且构网 - 分享程序员编程开发的那些事


更新时间:2022-02-17 09:28:08


Here are some bits and pieces of an answer, there are still too many gaps in what you've told us to permit a good answer, but you can fill those in yourself. From everything you've told us I don't think that the major part of your task is to efficiently calculate a large similarity matrix, I think that the major parts are to efficiently retrieve values from such a matrix and to efficiently update the matrix.


As we've already determined the matrix is sparse and symmetric; it would be useful to know how sparse. This reduces the storage requirements considerably, but we don't know by how much.
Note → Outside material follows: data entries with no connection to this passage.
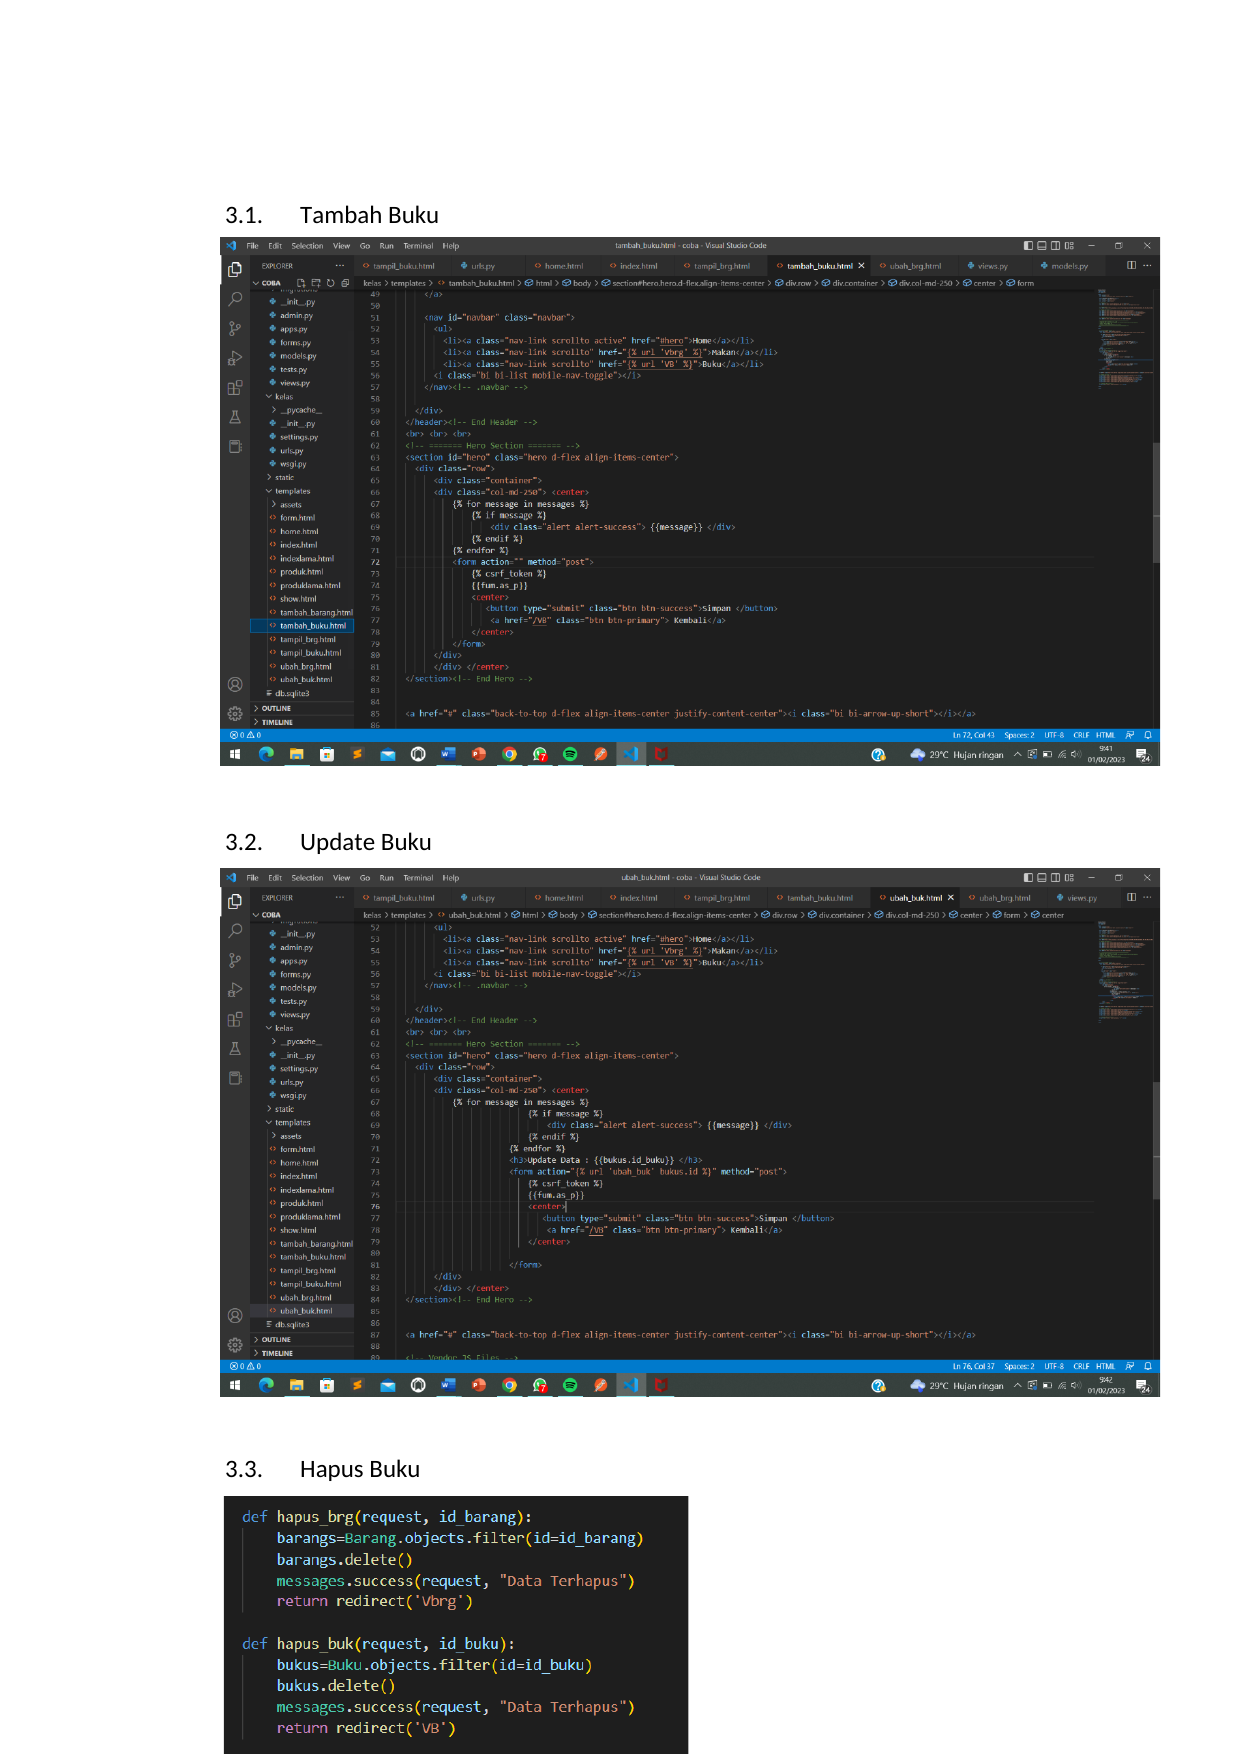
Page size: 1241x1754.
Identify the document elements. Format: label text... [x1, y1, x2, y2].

list Update Buku [225, 826, 1090, 857]
list Tambah Buku [225, 199, 1090, 230]
picture [220, 237, 1161, 766]
picture [223, 1496, 689, 1754]
picture [220, 868, 1161, 1397]
list Hapus Buku [225, 1453, 1090, 1483]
You've told us a bit about updates to user profiles but does your similarity matrix have to be updated as frequently ? My expectation (another assumption) is that similarity measures do not change quickly or sharply when a user modifies his/her profile. From this I hypothesise that working with a similarity measure which is a few minutes (even a few hours) out of date won't do any serious harm.


I think that all this takes us into the domain of databases, which should support fast access to stored similarity measures of the volumes you indicate. I'd be looking to do batch updates of the measures, and only of the measures for users whose profiles have changed, at an interval to suit your demands and availability of computer power.


As for the initial creation of the first version of the similarity matrix, so what if it takes a week in the background, you're only going to do it once.